Repetitive and site-specific molecular staging of prostate cancer using nested reverse transcriptase polymerase chain reaction for prostate specific antigen and prostate specific membrane antigen

We performed repetitive molecular staging using, nested rt-PCR for PSA and PSM at the peripheral blood (PB) and bone marrow (BM) of patients with prostate cancer (Pr.Ca) and benign prostate hyperplasia (BPH) after transrectal ultrasonography-guided biopsy (TRUS-B; 6–9 biopsies/patient), Pr.Ca patients after radical prostatectomy (RP), and Pr.Ca patients with diffuse bony metastases.
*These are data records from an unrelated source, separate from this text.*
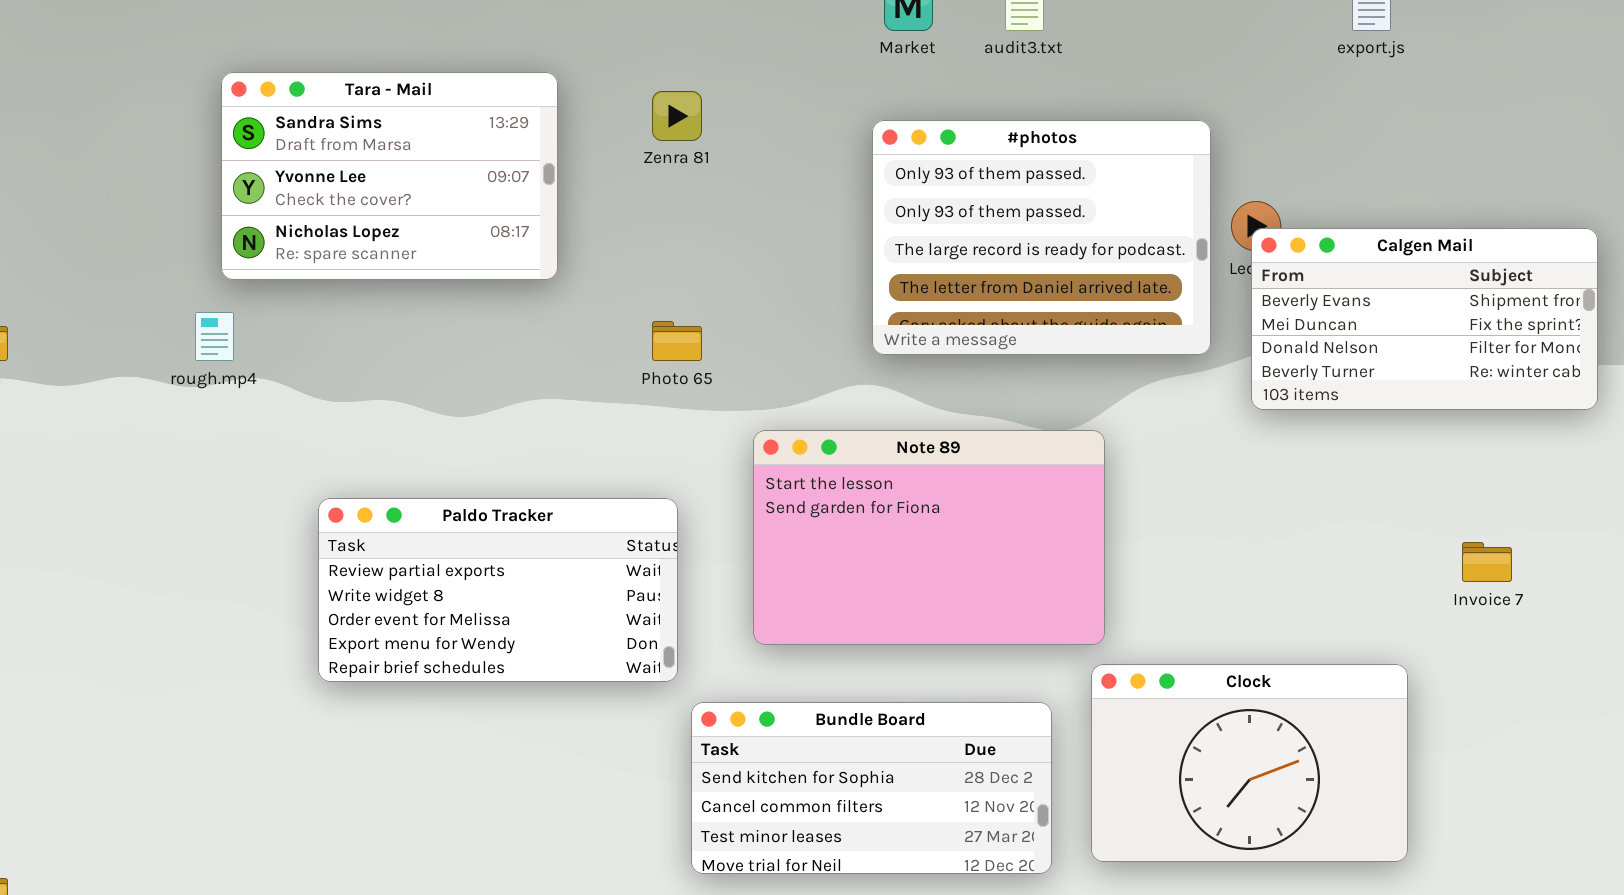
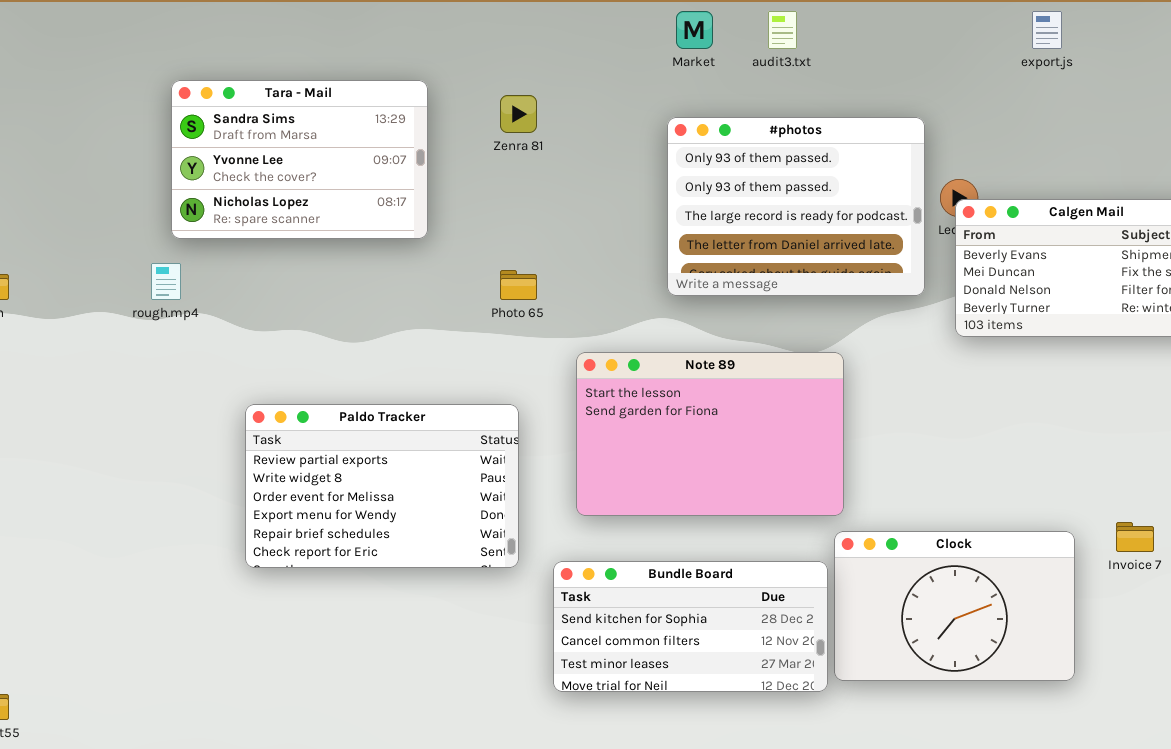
Paldo Tracker: [318,498,678,682] -> [245,404,519,568], resized
Invoice 7: [1462,542,1512,582] -> [1116,522,1154,552], moved
Bundle Board: [691,702,1052,874] -> [553,561,828,692], moved

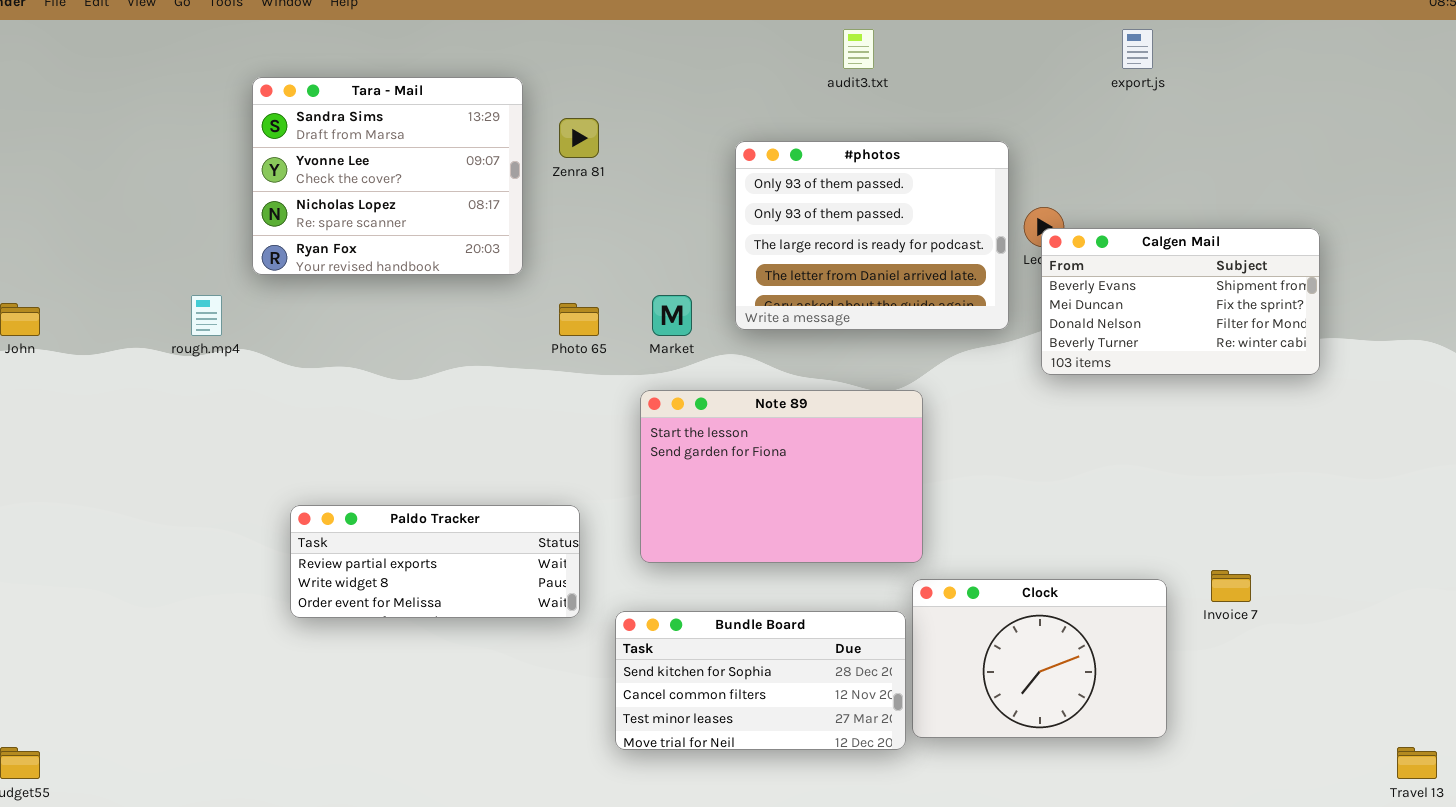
Market: [676,11,713,49] -> [652,295,692,336], moved
Tara - Mail: [171,80,428,239] -> [252,77,523,275], moved, resized
Paldo Tracker: [245,404,519,568] -> [290,505,580,618], resized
All BPH patients (N = 20) tested negative at BM. Of the 2 who tested positive at PB 2 weeks after TRUS-B tested negative 8 weeks after TRUS-B. Of the 17 Pr.Ca, 7 (41.2%) tested positive at PB for PSA and PSM 2 weeks after TRUS-B while only 4 (23.5%) of them tested positive at repetitive analysis 8 weeks after TRUS-B. Two (11.8%) of the 17 Pr.Ca patients had positive analysis at BM for PSA and PSM 2 and 8 weeks after TRUS-B. Of 12 Pr.Ca patients with negative pre-operative molecular staging, 7 (58.3%) tested positive at PB for PSA and PSM 2 months post-RP but only 3 (25%) of them re-tested positive 12 months post-RP. Of these 12 Pr.Ca, 4 (33.3%) tested positive at BM for PSA and PSM 2 months post-RP while none re-tested positive 12 months post-RP. All Pr.Ca (N = 20) with diffuse bony lesions tested positive at BM. At PB, 6 of them (30%) tested negative for both PSA and PSM. Our data suggest that nested rt-PCR for PSA and PSM at PB is affected by TRUS-B and RP, while such analysis at BM concerted diffuse bony disease.